Environment law: EIA and 'end products'

Recent case law may mark a new chapter in EIA law and practice, says Stephen Tromas

Environmental impact assessment (EIA) continues to require fundamental reappraisal of long-held tenets of UK planning law.

Only recently, in R (Save Britain’s Heritage) v Secretary of State for Communities and Local Government ([2011] EWCA Civ 334), the Court of Appeal (CA) held that demolition of a building may be a “project” requiring an EIA.

The decision renders the direction given in 1995 by the secretary of state for the environment that much, if not most, demolition is not “development” as void. In reality, the CA had little alternative but to follow the decision of the European Court of Justice (ECJ) in the case of The Commission v Ireland (Case C-50/09), which was handed down on 3 March 2011.

The ECJ ruled that such works can be a “scheme” or an “intervention in the natural surroundings and landscape” in terms of art. 1.2 of the EIA Directive (85/337/EEC).

The case provides a striking textbook example of how EU law makes it necessary to think outside established “boxes” in terms of planning law and policy. Another possible European case, which has yet to make its mark, is Paul Abraham v Région Wallone (Case C-02/07). It concerned a claim for compensation for nuisance for residents living near a former military airport that had been refurbished with improvements enabling it to be used 24-hours a day, 365 days a year.

The case raised a number of points to do with the EIA Directive, which was referred to by the ECJ. One was whether the competent authorities had an obligation to take account of the projected increase in the activity of an airport in determining for screening purposes whether the change to the existing airport must be made subject to an assessment of its impact on the environment.

The ECJ concluded that there was such an obligation to take account not just of the effect of the actual works but of the effects of the project – the improvement of the airport and its consequent expanded use.

The court said “Directive 85/337 seeks an overall assessment of the environmental impact of projects or of their modification”, adding that: “it would be simplistic and contrary to that approach to take account, when assessing the environmental impact of a project or of its modification, only of the direct effects of the works envisaged themselves, and not of the environmental impact liable to result from the use and exploitation of the end product of those works.”

The environmental impact of the end product of the works in that case was, of course, noise and disturbance from more intensive airport use.
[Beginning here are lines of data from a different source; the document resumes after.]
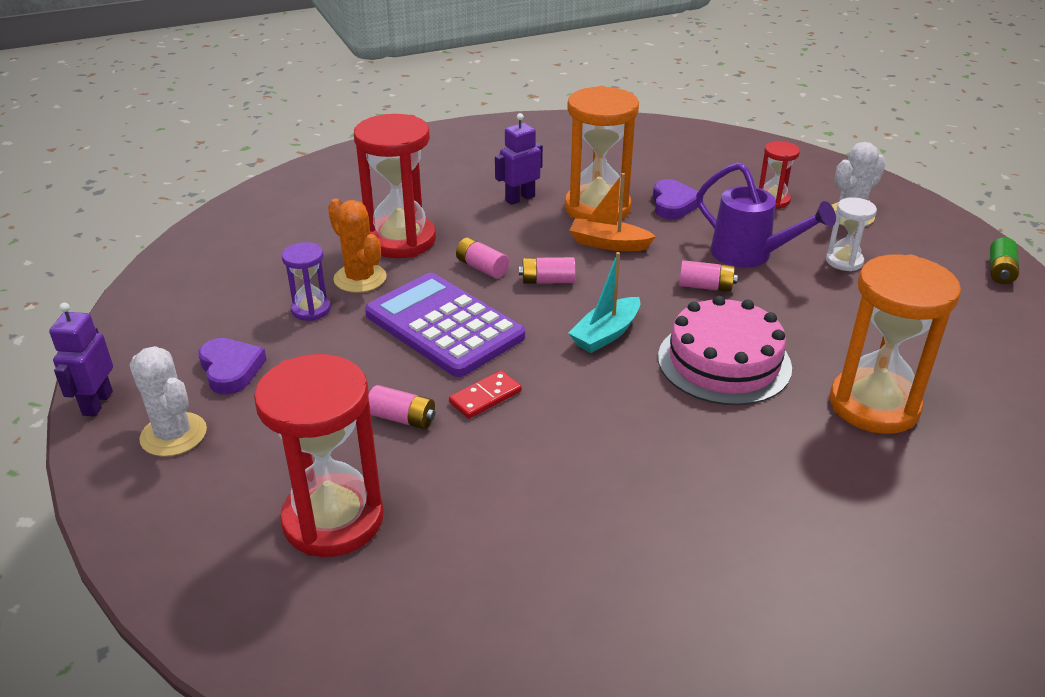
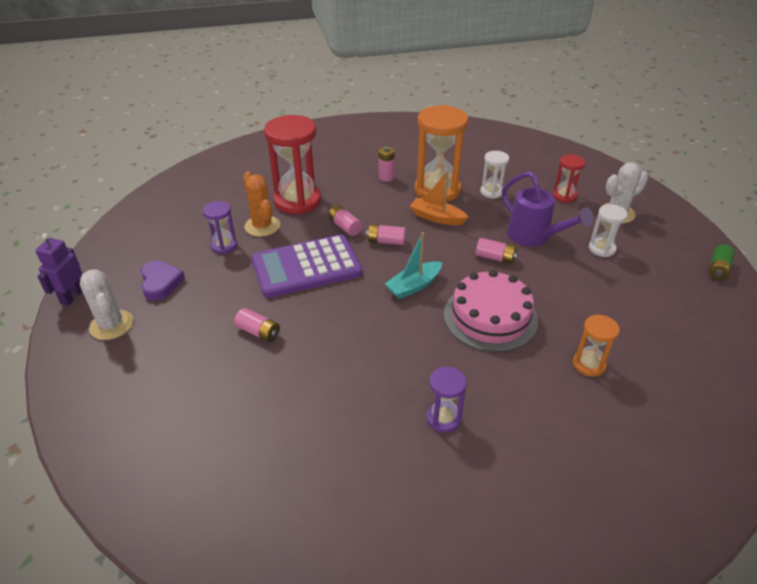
camera: 10 degrees right, 5 degrees up
(333, 519) = (192, 400): red hourglass -> none
(444, 326) = (306, 267): purple calculator -> purple calculator turned 75 degrees counterclockwise
(485, 397) = (318, 323): red domino -> none
(520, 198) = (386, 177): purple robot -> pink battery
(673, 204) = (491, 192): purple heart -> white hourglass
(703, 496) = (443, 418): none -> purple hourglass
(874, 405) = (588, 364): orange hourglass -> orange hourglass, size x0.51

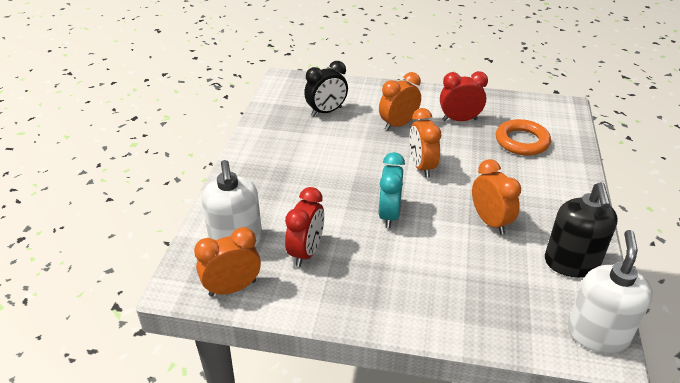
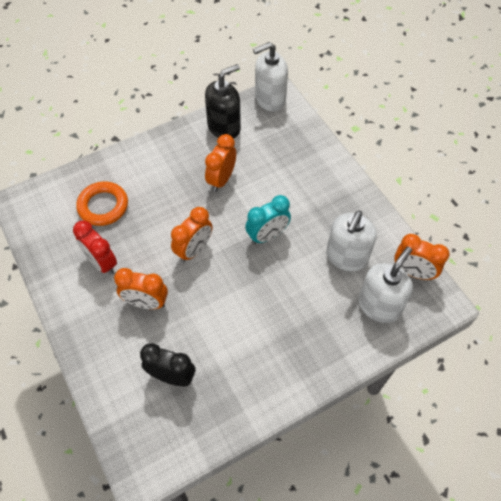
camera: 130 degrees left, 20 degrees up
(306, 252) = (346, 257): red clock -> white soap dispenser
However, the passage emphasised above might be taken as having further implications depending on how far it is pressed.

A new development may produce or market goods or services, the consumption of which has environmental effects. Or it may consume products, the production of which may have environmental effects. This approach finds echoes in the recent planning appeal decision by the secretary of state for communities and local government (CLG) on the former Sevalco site at Avonmouth, which was reported in the environmentalist in March.

The proposal was for a biofuel renewable-energy plant. The CLG secretary invited representations after the close of the inquiry on the source and sustainability of the fuel to be used, including whether that was a material consideration in determining the appeal.

His conclusion was that, while the sustainability and geographical source of a fuel would not be a material consideration for a non-renewable generating station, the sustainability of bioliquid fuels was a material consideration relevant to his decision.

It is interesting to consider how EIA practice might develop if such an approach was more generally adopted outside the rather specialist regime of renewable energy. In principle, such matters are indirect effects and accordingly within the scope of the Directive, but their meaningful assessment may present challenges.

The comment in the Abraham case could potentially be read as limited to the facts of the case, involving as they did works which would change an airport’s use in such a way as to have direct effects. But EU environmental law has a habit of developing in sometimes unexpected, incremental ways, and it would not be the first time a loosely framed comment in a judgment has been picked up and developed into new jurisprudence in later cases.